La place des femmes dans les luttes autochtones n’est toutefois pas nouvelle, nous rappelle Widia Larivière: «Dans les années 70, elles se sont mobilisées et ont créé des associations de femmes afin de mener des luttes juridiques pour abolir les discriminations de la Loi sur les Indiens, soutient-elle. Durant la crise d’Oka, Ellen Gabriel a été désignée comme négociatrice. Les femmes autochtones ont toujours eu un rôle important dans le militantisme».

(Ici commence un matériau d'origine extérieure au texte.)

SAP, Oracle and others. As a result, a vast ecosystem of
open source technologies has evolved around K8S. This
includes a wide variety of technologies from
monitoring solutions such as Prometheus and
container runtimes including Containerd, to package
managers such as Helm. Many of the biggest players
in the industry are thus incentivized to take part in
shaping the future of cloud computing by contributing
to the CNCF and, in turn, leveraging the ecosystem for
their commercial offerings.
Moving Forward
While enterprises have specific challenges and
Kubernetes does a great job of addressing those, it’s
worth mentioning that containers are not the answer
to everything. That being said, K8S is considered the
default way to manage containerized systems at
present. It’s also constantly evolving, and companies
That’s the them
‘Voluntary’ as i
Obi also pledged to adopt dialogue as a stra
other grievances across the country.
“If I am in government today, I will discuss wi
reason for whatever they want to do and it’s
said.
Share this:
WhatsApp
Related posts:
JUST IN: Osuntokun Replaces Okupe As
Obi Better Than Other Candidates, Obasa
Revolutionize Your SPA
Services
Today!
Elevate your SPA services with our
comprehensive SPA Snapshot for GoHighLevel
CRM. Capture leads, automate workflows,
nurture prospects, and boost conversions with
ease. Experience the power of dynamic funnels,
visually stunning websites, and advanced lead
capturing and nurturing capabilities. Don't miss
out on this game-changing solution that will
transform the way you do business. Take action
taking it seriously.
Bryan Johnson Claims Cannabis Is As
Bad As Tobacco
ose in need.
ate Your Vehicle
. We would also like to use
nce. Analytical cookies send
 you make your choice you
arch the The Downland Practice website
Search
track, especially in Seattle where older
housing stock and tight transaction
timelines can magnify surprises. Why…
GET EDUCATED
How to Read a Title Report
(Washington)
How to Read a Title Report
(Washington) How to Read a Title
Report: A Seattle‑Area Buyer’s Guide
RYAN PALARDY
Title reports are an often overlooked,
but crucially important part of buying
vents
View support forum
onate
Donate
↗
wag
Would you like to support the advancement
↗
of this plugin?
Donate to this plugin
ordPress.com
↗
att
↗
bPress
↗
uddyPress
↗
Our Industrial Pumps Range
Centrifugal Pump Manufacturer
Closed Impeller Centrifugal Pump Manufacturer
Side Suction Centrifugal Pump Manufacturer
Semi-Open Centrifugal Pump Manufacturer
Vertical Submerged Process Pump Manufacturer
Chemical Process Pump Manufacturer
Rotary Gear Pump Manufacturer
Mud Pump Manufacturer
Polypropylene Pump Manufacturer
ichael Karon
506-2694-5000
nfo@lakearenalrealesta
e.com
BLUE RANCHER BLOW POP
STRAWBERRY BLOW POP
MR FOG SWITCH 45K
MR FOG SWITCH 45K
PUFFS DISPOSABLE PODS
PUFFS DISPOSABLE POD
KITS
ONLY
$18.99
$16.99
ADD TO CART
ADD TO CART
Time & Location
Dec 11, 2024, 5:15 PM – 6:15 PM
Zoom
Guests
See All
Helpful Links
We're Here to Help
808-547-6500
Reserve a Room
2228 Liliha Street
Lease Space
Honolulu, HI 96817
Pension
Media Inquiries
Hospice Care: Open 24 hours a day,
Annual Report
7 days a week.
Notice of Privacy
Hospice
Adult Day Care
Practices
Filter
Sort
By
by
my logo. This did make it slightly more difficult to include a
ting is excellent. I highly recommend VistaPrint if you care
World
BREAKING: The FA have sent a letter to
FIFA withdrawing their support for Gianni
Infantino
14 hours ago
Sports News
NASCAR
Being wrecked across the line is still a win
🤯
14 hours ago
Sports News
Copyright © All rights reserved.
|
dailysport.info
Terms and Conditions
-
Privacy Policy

La présence majoritaire des femmes sur le front des récents blocus de la route 138 sur la Côte-Nord est le témoignage de leur volonté de participer aux luttes environnementales qui touchent leur territoire. «En fait, ce n’est pas seulement de prendre le pouvoir en tant que femmes, explique Mélissa Mollen Dupuis. Les aînées disent que c’est l’fun que les femmes re-prennent leur position. Dans l’histoire des Premières Nations, les femmes ont toujours eu un rôle hyper important. C’est d’ailleurs pourquoi la Loi sur les Indiens a imposé un patriarcat aussi lourd et drastique. Ça l’a modifié la relation homme/femme. On reprend maintenant une place».

Natasha abonde dans le même sens: «Pour l’avenir des Premières Nations, c’est un revirement nécessaire. Pour nous, dans un processus de guérison, dans la perte de la culture, de notre mémoire du territoire, la femme qui donne la vie peut redonner vie au peuple et au territoire.»

«Le combat n’est pas fini tant que le cœur des femmes n’est pas tombé par terre», dit un dicton autochtone, cité par ces jeunes femmes. À voir leur enthousiasme, la lutte a de beaux jours devant elle.